Excerpted records –
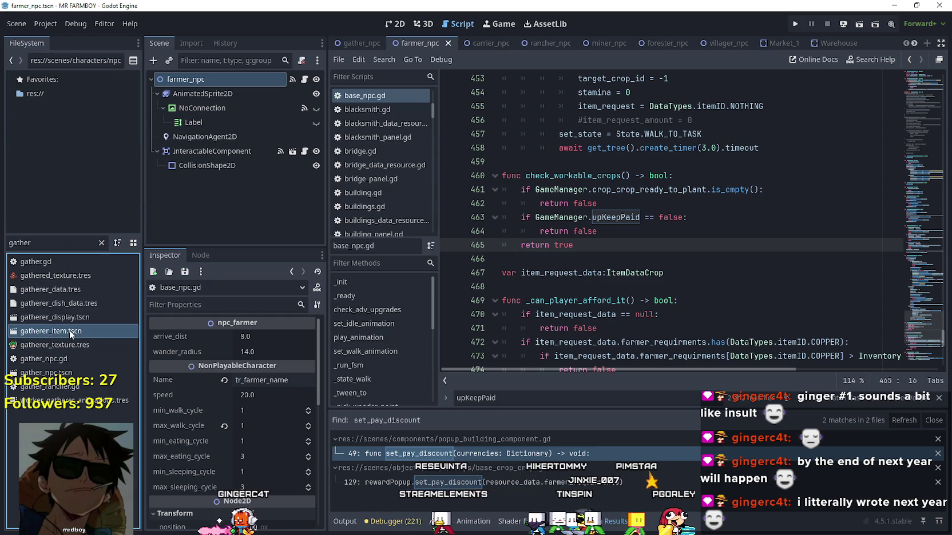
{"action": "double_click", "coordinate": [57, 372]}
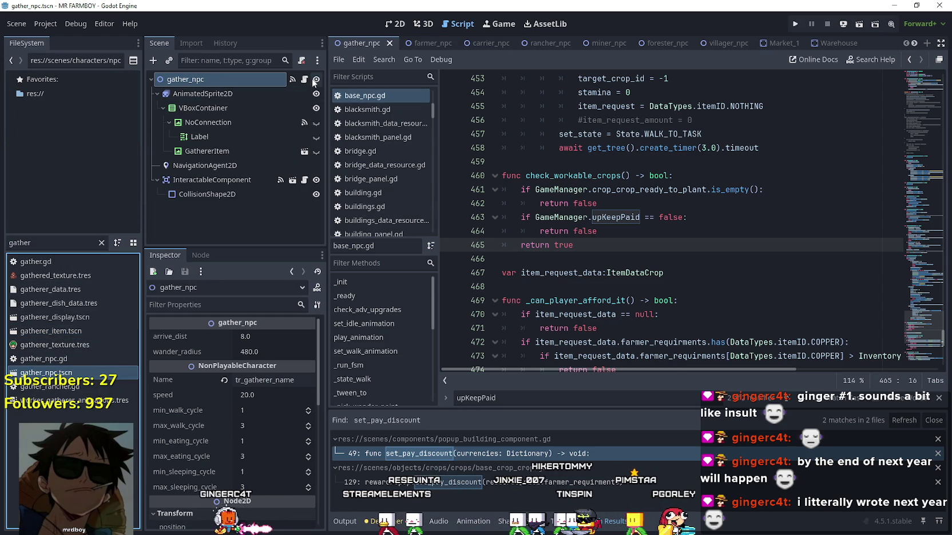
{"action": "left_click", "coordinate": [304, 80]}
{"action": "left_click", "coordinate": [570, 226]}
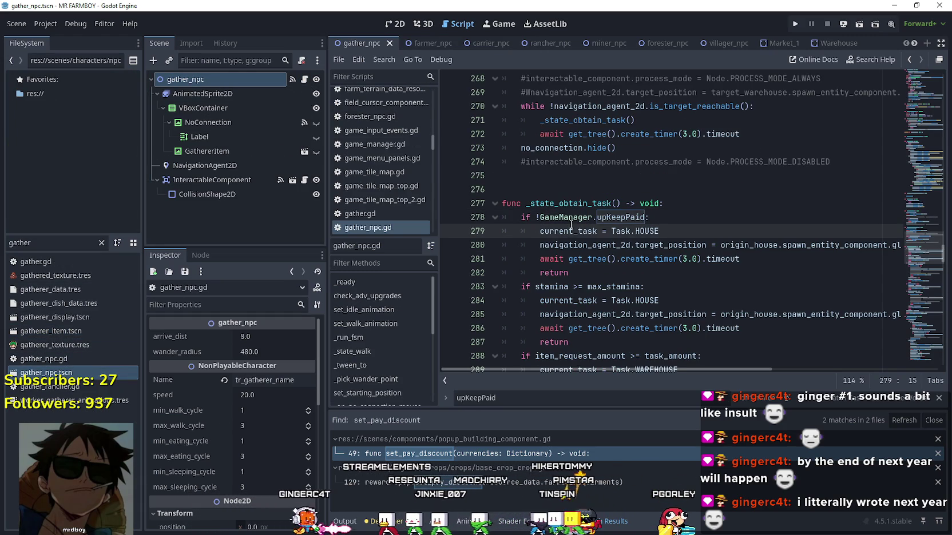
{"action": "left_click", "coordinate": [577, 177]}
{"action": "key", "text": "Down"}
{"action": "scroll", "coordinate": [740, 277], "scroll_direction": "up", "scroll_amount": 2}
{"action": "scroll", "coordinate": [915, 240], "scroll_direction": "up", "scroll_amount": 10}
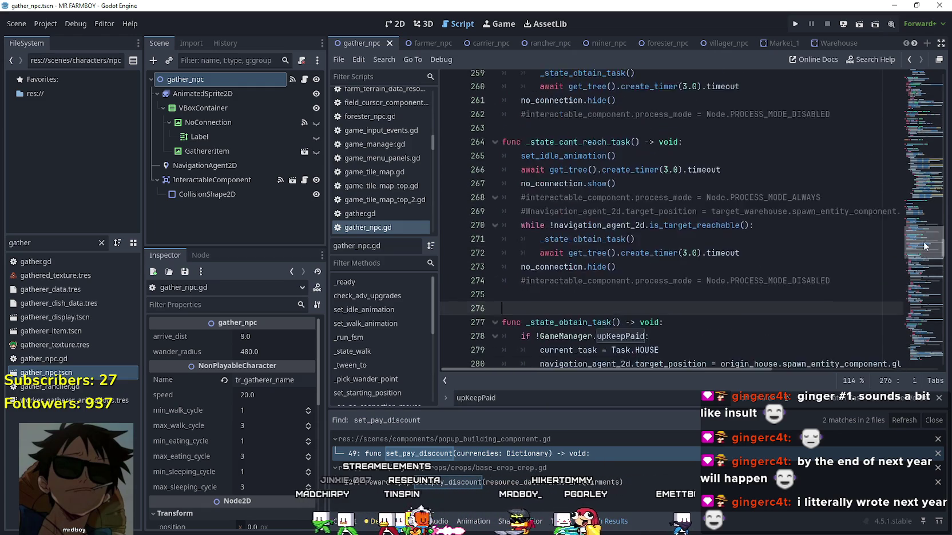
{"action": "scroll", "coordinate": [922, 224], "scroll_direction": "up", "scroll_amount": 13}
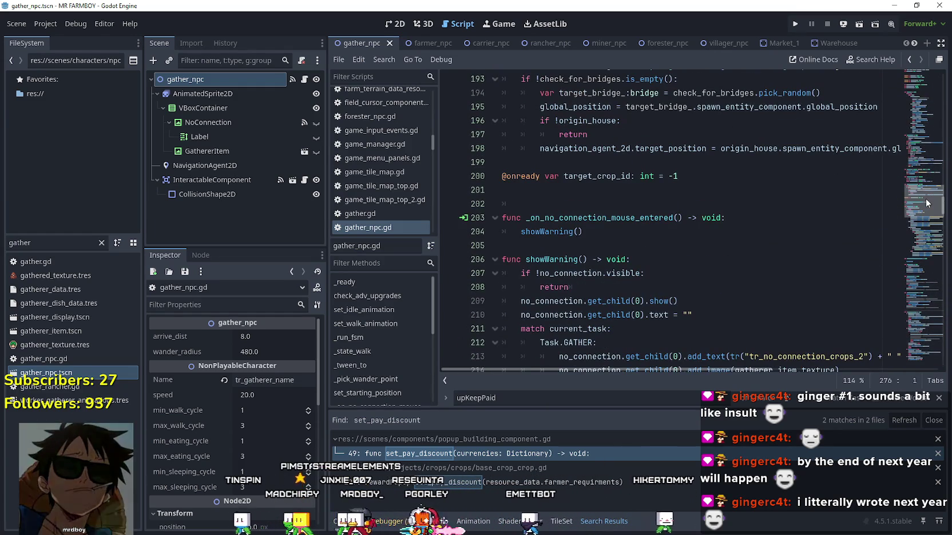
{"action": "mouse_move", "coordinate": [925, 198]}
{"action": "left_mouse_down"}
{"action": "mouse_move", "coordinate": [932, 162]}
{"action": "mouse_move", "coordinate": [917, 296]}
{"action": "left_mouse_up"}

Work required –
Write the data above out exactly. Leave out any pictures.

Response area –
{"action": "double_click", "coordinate": [57, 372]}
{"action": "left_click", "coordinate": [304, 80]}
{"action": "left_click", "coordinate": [570, 226]}
{"action": "left_click", "coordinate": [577, 177]}
{"action": "key", "text": "Down"}
{"action": "scroll", "coordinate": [740, 277], "scroll_direction": "up", "scroll_amount": 2}
{"action": "scroll", "coordinate": [915, 240], "scroll_direction": "up", "scroll_amount": 10}
{"action": "scroll", "coordinate": [922, 224], "scroll_direction": "up", "scroll_amount": 13}
{"action": "mouse_move", "coordinate": [925, 198]}
{"action": "left_mouse_down"}
{"action": "mouse_move", "coordinate": [932, 162]}
{"action": "mouse_move", "coordinate": [917, 296]}
{"action": "left_mouse_up"}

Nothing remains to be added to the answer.